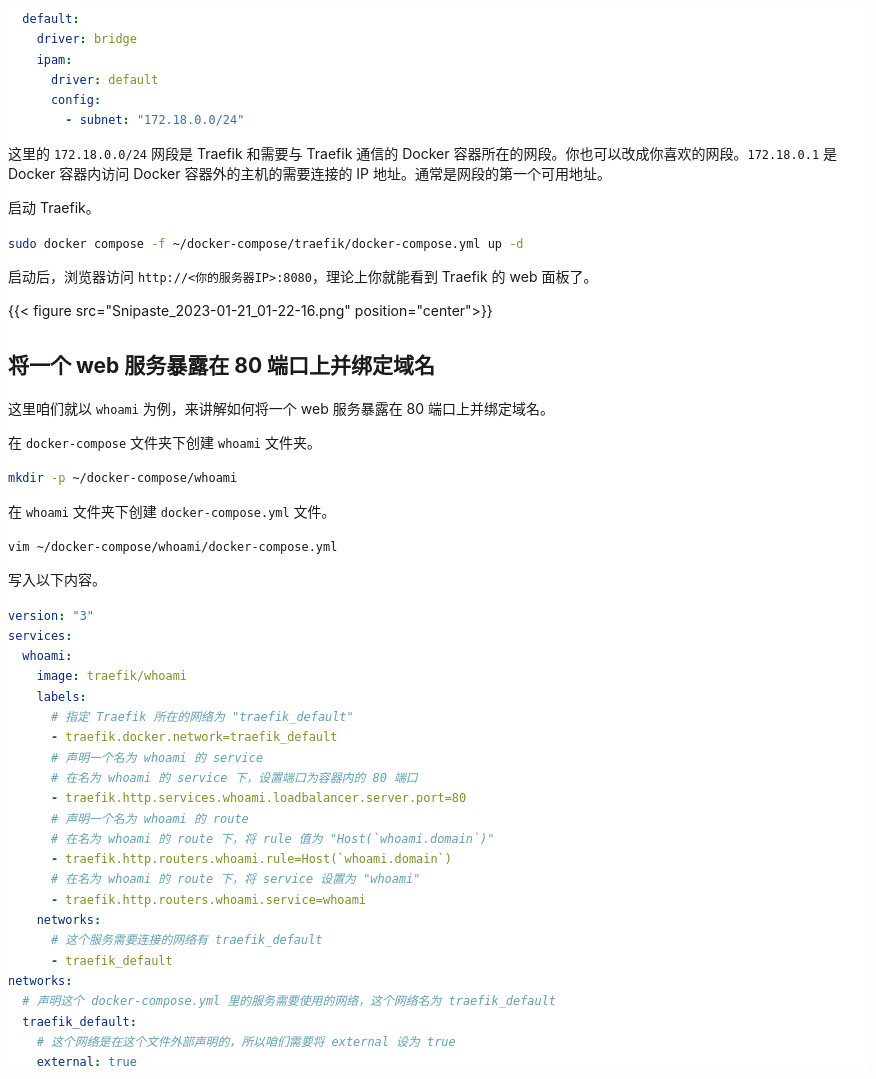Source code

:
 ```yaml
  default:
    driver: bridge
    ipam:
      driver: default
      config:
        - subnet: "172.18.0.0/24"
```

这里的 `172.18.0.0/24` 网段是 Traefik 和需要与 Traefik 通信的 Docker 容器所在的网段。你也可以改成你喜欢的网段。`172.18.0.1` 是 Docker 容器内访问 Docker 容器外的主机的需要连接的 IP 地址。通常是网段的第一个可用地址。

启动 Traefik。

```bash
sudo docker compose -f ~/docker-compose/traefik/docker-compose.yml up -d
```

启动后，浏览器访问 `http://<你的服务器IP>:8080`，理论上你就能看到 Traefik 的 web 面板了。

{{< figure src="Snipaste_2023-01-21_01-22-16.png" position="center">}}

## 将一个 web 服务暴露在 80 端口上并绑定域名

这里咱们就以 `whoami` 为例，来讲解如何将一个 web 服务暴露在 80 端口上并绑定域名。

在 `docker-compose` 文件夹下创建 `whoami` 文件夹。

```bash
mkdir -p ~/docker-compose/whoami
```

在 `whoami` 文件夹下创建 `docker-compose.yml` 文件。

```bash
vim ~/docker-compose/whoami/docker-compose.yml
```

写入以下内容。

```yaml
version: "3"
services:
  whoami:
    image: traefik/whoami
    labels:
      # 指定 Traefik 所在的网络为 "traefik_default"
      - traefik.docker.network=traefik_default
      # 声明一个名为 whoami 的 service
      # 在名为 whoami 的 service 下，设置端口为容器内的 80 端口
      - traefik.http.services.whoami.loadbalancer.server.port=80
      # 声明一个名为 whoami 的 route
      # 在名为 whoami 的 route 下，将 rule 值为 "Host(`whoami.domain`)"
      - traefik.http.routers.whoami.rule=Host(`whoami.domain`)
      # 在名为 whoami 的 route 下，将 service 设置为 "whoami"
      - traefik.http.routers.whoami.service=whoami
    networks:
      # 这个服务需要连接的网络有 traefik_default
      - traefik_default
networks:
  # 声明这个 docker-compose.yml 里的服务需要使用的网络，这个网络名为 traefik_default
  traefik_default:
    # 这个网络是在这个文件外部声明的，所以咱们需要将 external 设为 true
    external: true
```
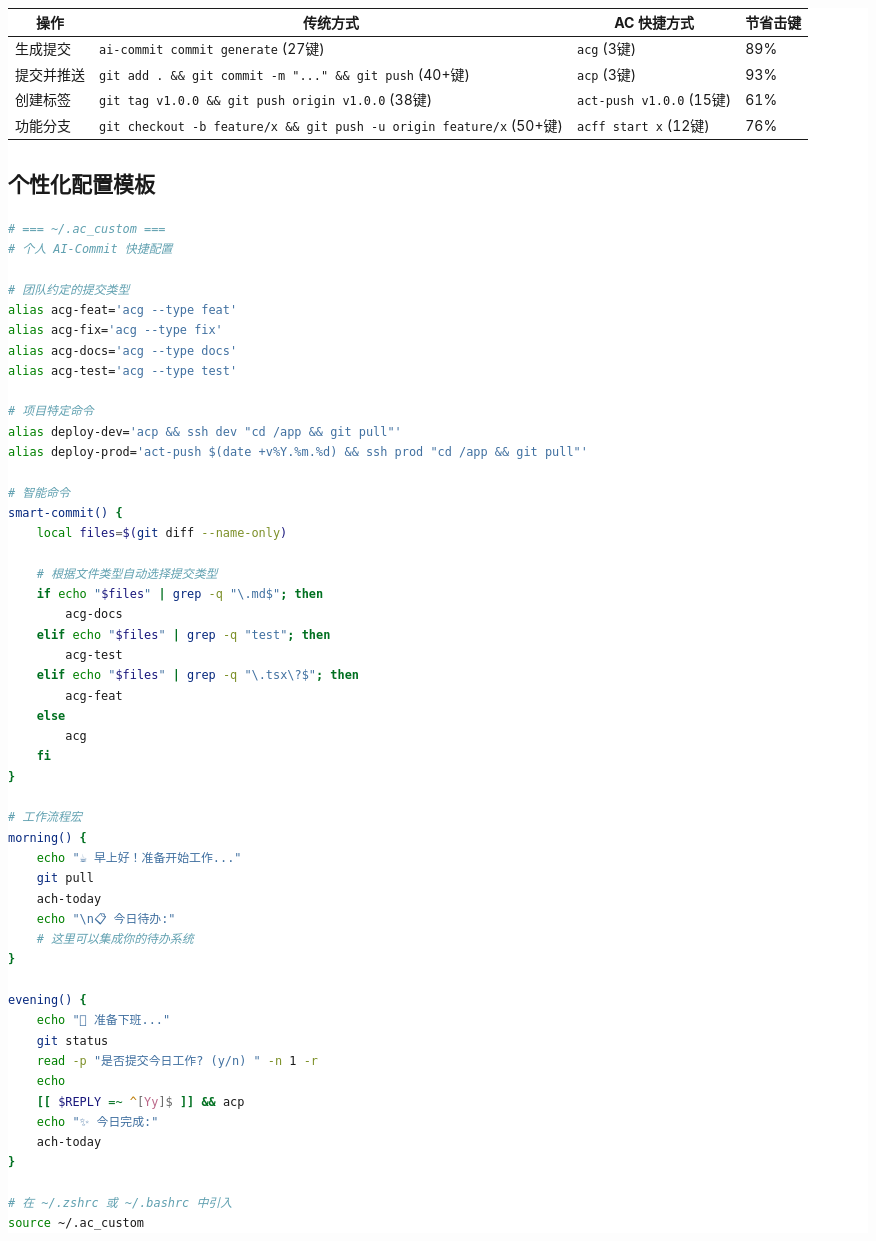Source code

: | 操作 | 传统方式 | AC 快捷方式 | 节省击键 |
|------|----------|-------------|----------|
| 生成提交 | `ai-commit commit generate` (27键) | `acg` (3键) | 89% |
| 提交并推送 | `git add . && git commit -m "..." && git push` (40+键) | `acp` (3键) | 93% |
| 创建标签 | `git tag v1.0.0 && git push origin v1.0.0` (38键) | `act-push v1.0.0` (15键) | 61% |
| 功能分支 | `git checkout -b feature/x && git push -u origin feature/x` (50+键) | `acff start x` (12键) | 76% |

## 个性化配置模板

```bash
# === ~/.ac_custom ===
# 个人 AI-Commit 快捷配置

# 团队约定的提交类型
alias acg-feat='acg --type feat'
alias acg-fix='acg --type fix'
alias acg-docs='acg --type docs'
alias acg-test='acg --type test'

# 项目特定命令
alias deploy-dev='acp && ssh dev "cd /app && git pull"'
alias deploy-prod='act-push $(date +v%Y.%m.%d) && ssh prod "cd /app && git pull"'

# 智能命令
smart-commit() {
    local files=$(git diff --name-only)
    
    # 根据文件类型自动选择提交类型
    if echo "$files" | grep -q "\.md$"; then
        acg-docs
    elif echo "$files" | grep -q "test"; then
        acg-test
    elif echo "$files" | grep -q "\.tsx\?$"; then
        acg-feat
    else
        acg
    fi
}

# 工作流程宏
morning() {
    echo "☕ 早上好！准备开始工作..."
    git pull
    ach-today
    echo "\n📋 今日待办:"
    # 这里可以集成你的待办系统
}

evening() {
    echo "🌙 准备下班..."
    git status
    read -p "是否提交今日工作? (y/n) " -n 1 -r
    echo
    [[ $REPLY =~ ^[Yy]$ ]] && acp
    echo "✨ 今日完成:"
    ach-today
}

# 在 ~/.zshrc 或 ~/.bashrc 中引入
source ~/.ac_custom
```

**Exercise instructions**
Pull each line holding "type" out of the listing.

**Solution to this problem**
alias acg-feat='acg --type feat'
alias acg-fix='acg --type fix'
alias acg-docs='acg --type docs'
alias acg-test='acg --type test'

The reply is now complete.